PSYM201-无代写
时间:2023-08-28
PSYM201
University of Exeter
College of Life & Environmental Sciences
May 2022
ADVANCED STATISTICS
Module Convenors: Tim Fawcett & Andrew Higginson
Duration: 3 hours
This is an Open Book exam
Materials to be supplied:
Data files potent-potions.csv, soothing-pets.csv and thirsty-bees.csv
Additional materials:
Statistical software R, RStudio, rstudio.cloud
R packages psych, car, pwr, ggplot2, multcomp, emmeans, ppcor, afex, GPArotation, corpcor, lavaan,
rockchalk, lme4, lattice, ResourceSelection, mlogit, arm, MASS, brms
Part A (35 marks)
Evil mastermind Professor Leigh Hogwarts is busy in his underground laboratory, concocting potions that he
believes will boost his cognitive powers and enable him to take over the world. He has developed four different
types of potion—WombleJuice, GutterSlime, BurpleGoo and FibbleJelly—and now wishes to test their
effectiveness alongside an inert placebo solution. He buys 100 guinea-pigs and measures their performance in
a radial arm maze (maze1), with higher numbers representing better performance. He then randomly allocates
the guinea-pigs to five groups of 20, gives each group a different potion or the placebo, and tests them in the
radial arm maze a second time (maze2). His data are in the file potent-potions.csv.
A1. (2 marks) Report the mean and standard error for the change in performance between the first and second
maze attempts.
mean = 6.78 (1), s.e. = 0.53 (1)
potions$change <- potions$maze2 - potions$maze1
library(psych)
describe(potions$change)
A2. (5 marks) Nine guinea-pigs sadly died between their first and second maze tests (indicated as ‘NA’ for
maze2). Is there evidence that this pattern was non-random with respect to the potion they received? Report
the results of a statistical test to support your answer, and remember to check the assumptions.

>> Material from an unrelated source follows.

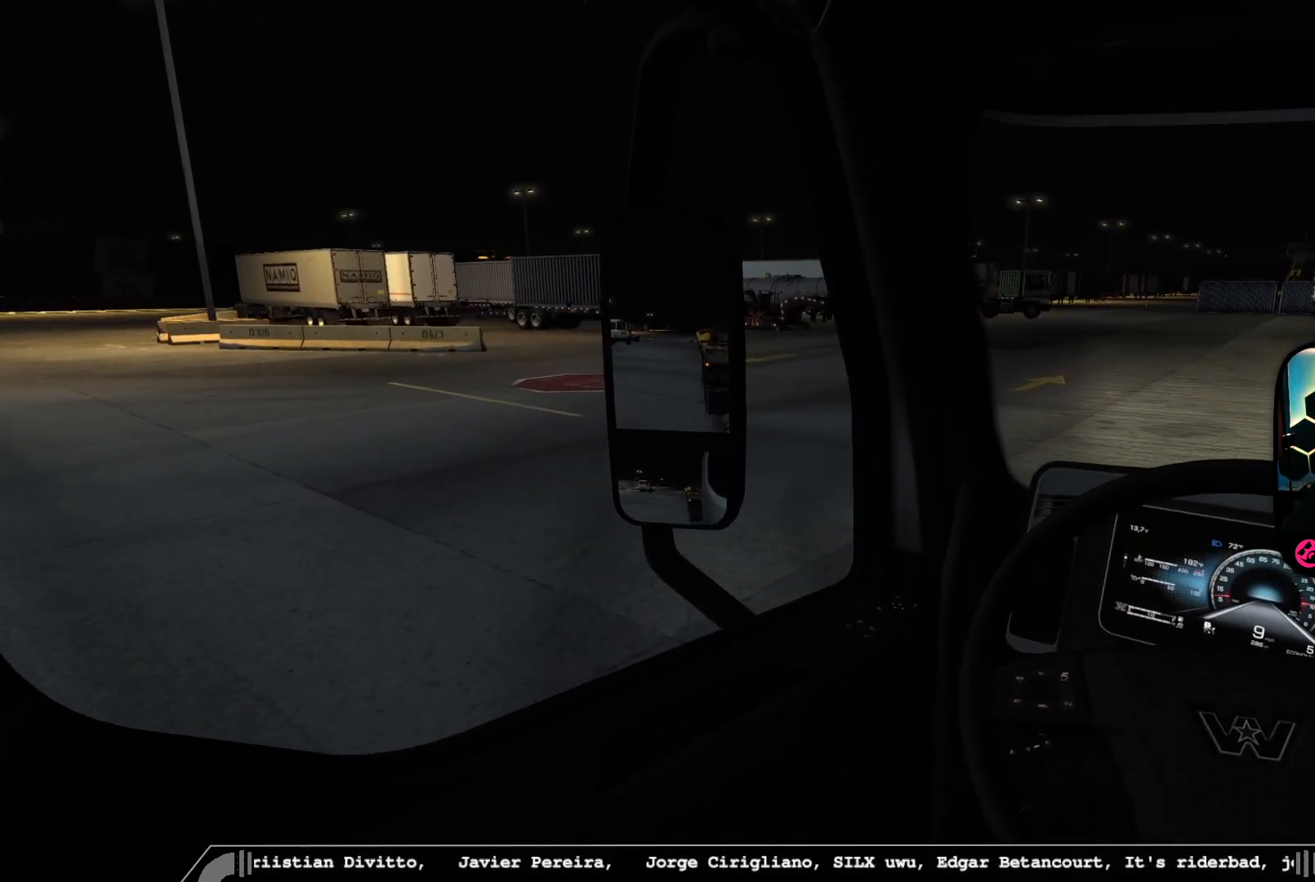
{"dt_ms": 500, "buttons": [], "left_stick": "center", "right_stick": "center", "events": []}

Pattern is significantly non-random (1) (Fisher’s exact test: P < 0.001) (3). There were excess deaths in the
GutterSlime group (1).
Binomial logistic regression also fine if comparing to null model (χ24 = 25.6, P < 0.001), but max. 1 mark if
only reporting parameter estimates (as standard errors unreliable).
Max. 3 marks for chi-squared test (half of expected counts < 5): χ24 = 29.8, P < 0.001.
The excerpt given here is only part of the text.